演習の要件
**1)** 本文抜粋に照らして、次の (a)〜(c) が内容と合うかどうかを判定せよ。それぞれ「はい」か「いいえ」で答え、決め手となる本文抜粋の語句をそのまま引用すること。(a) データベース7は、部品板材wの識別情報と表示用情報Fを対応させて記憶する。(b) 撮像手段4は表示装置8に設けられる。(c) 部品板材wは素材板材Wから切り抜き加工されたものである。
**2)** 本文抜粋によると、識別情報入手手段14は何に基づいて部品板材wの識別情報を得るか。
**3)** 本文抜粋では、この板金工程作業支援システムは何を可能にするために提供されるとされているか、1〜3文で説明してください。

説明

板金工程作業支援システム

【課題】板金工程において、作業者が探している対象板材の位置、あるいは部品名などの希望の情報を即座に認識することを可能とした板金工程作業支援システムを提供する。
【解決手段】素材板材Wから切り抜き加工された部品板材wを取り扱う板金工程に用いられる。複数の部品板材wを識別する識別情報と表示装置8の画面Gに表示するための表示用情報Fと対応させて記憶したデータベース7を設ける。端末機3には、部品板材wを撮像する撮像手段4と、この撮像手段4により撮像された画像に基づき前記部品板材wの識別情報を得る識別情報入手手段14を設ける。この識別情報入手手段14で得た識別情報をデータベース7と照合して表示用情報Fを求め、表示装置8の画面Gに、部品板材wの撮像画像またはネスティング配置図等の画像である板材画像Gwを表示すると共に、この板材画像Gwに合わせて表示用情報の表示を行う合わせ表示手段12を設ける。

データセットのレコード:
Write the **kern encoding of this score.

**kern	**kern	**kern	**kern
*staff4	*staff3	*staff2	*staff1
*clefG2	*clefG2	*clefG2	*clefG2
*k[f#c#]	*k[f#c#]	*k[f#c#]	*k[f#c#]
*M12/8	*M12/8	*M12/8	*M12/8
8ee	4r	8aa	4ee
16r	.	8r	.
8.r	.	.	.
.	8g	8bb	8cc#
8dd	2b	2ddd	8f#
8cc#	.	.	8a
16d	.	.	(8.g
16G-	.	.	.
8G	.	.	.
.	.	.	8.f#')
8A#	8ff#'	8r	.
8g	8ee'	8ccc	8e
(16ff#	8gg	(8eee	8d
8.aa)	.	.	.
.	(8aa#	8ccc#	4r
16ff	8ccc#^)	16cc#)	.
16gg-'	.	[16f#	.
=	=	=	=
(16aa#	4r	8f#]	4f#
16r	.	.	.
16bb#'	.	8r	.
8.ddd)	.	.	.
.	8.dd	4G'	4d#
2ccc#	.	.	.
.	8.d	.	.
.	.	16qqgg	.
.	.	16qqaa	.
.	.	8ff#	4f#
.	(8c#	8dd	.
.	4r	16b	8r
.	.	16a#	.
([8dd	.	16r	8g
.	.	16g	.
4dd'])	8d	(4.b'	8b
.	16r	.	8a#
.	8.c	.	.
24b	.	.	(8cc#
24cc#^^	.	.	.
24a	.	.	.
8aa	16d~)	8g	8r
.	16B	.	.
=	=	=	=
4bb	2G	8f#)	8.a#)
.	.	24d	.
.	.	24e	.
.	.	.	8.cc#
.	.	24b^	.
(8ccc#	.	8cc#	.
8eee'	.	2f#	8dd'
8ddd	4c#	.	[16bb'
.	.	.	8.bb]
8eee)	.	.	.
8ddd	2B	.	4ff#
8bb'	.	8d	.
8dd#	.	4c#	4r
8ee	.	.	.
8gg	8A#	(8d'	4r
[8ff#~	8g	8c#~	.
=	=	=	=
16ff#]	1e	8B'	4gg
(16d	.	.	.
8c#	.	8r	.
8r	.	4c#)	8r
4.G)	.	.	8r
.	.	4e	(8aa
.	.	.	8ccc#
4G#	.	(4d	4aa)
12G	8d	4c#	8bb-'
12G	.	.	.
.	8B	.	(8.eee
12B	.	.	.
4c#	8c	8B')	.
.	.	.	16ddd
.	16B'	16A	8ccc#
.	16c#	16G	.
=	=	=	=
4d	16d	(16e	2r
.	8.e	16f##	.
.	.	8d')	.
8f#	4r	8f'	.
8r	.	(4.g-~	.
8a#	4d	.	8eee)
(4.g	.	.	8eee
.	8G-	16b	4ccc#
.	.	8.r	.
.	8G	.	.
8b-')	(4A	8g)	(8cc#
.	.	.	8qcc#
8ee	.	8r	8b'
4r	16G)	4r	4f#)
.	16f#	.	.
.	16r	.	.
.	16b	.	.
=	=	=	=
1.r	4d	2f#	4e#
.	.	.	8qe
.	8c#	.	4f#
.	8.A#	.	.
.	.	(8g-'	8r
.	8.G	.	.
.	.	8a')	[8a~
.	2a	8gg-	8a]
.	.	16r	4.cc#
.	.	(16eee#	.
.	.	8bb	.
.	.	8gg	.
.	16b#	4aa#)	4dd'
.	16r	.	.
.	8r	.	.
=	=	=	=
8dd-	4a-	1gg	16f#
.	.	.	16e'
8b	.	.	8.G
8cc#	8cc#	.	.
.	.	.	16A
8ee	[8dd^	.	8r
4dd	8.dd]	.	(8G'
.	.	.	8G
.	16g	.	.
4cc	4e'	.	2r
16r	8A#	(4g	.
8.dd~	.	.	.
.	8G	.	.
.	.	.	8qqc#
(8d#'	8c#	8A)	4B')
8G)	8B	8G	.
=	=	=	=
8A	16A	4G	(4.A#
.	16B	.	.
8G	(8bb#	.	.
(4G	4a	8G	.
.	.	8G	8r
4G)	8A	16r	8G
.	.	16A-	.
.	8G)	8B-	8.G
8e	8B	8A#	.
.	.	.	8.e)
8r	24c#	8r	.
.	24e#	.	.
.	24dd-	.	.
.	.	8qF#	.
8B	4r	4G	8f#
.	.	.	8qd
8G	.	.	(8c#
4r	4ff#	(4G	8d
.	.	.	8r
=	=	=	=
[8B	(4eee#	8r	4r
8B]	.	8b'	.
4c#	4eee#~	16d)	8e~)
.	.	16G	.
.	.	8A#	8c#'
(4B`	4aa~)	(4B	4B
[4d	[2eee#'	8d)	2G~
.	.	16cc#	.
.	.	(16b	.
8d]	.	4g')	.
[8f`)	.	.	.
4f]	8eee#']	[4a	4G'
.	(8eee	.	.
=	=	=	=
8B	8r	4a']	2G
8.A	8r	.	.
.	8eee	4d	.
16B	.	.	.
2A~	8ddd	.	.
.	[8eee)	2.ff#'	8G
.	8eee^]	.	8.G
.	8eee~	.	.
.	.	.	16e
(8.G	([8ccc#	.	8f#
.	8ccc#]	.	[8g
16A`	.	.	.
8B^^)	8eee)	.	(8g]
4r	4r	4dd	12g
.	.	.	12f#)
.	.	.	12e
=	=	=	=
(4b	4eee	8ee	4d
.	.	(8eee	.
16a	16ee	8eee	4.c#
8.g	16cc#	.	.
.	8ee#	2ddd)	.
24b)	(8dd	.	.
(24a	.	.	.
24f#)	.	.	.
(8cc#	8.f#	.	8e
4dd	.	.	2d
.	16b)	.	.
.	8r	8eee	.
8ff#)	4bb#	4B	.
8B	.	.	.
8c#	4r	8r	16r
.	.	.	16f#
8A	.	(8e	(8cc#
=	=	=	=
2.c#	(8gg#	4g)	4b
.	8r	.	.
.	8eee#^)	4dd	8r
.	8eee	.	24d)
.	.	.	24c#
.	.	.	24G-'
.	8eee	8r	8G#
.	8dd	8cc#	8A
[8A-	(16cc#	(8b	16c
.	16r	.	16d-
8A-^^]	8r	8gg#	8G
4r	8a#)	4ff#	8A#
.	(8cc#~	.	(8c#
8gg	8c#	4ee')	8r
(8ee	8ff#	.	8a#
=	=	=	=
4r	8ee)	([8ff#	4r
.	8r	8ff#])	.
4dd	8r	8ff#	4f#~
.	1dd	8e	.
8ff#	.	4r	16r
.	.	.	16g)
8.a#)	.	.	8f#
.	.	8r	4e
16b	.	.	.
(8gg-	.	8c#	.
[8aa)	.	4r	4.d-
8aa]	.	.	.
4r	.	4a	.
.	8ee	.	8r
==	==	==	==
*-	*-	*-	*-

解答全文
**1)**
(a) はい。「複数の部品板材wを識別する識別情報と表示装置8の画面Gに表示するための表示用情報Fと対応させて記憶したデータベース7を設ける」
(b) いいえ。「端末機3には、部品板材wを撮像する撮像手段4と、この撮像手段4により撮像された画像に基づき前記部品板材wの識別情報を得る識別情報入手手段14を設ける」
(c) はい。「素材板材Wから切り抜き加工された部品板材wを取り扱う板金工程に用いられる」

**2)** 撮像手段4により撮像された画像に基づいて得る。

**3)** 板金工程において、作業者が探している対象板材の位置や部品名などの希望の情報を即座に認識できるようにするためである。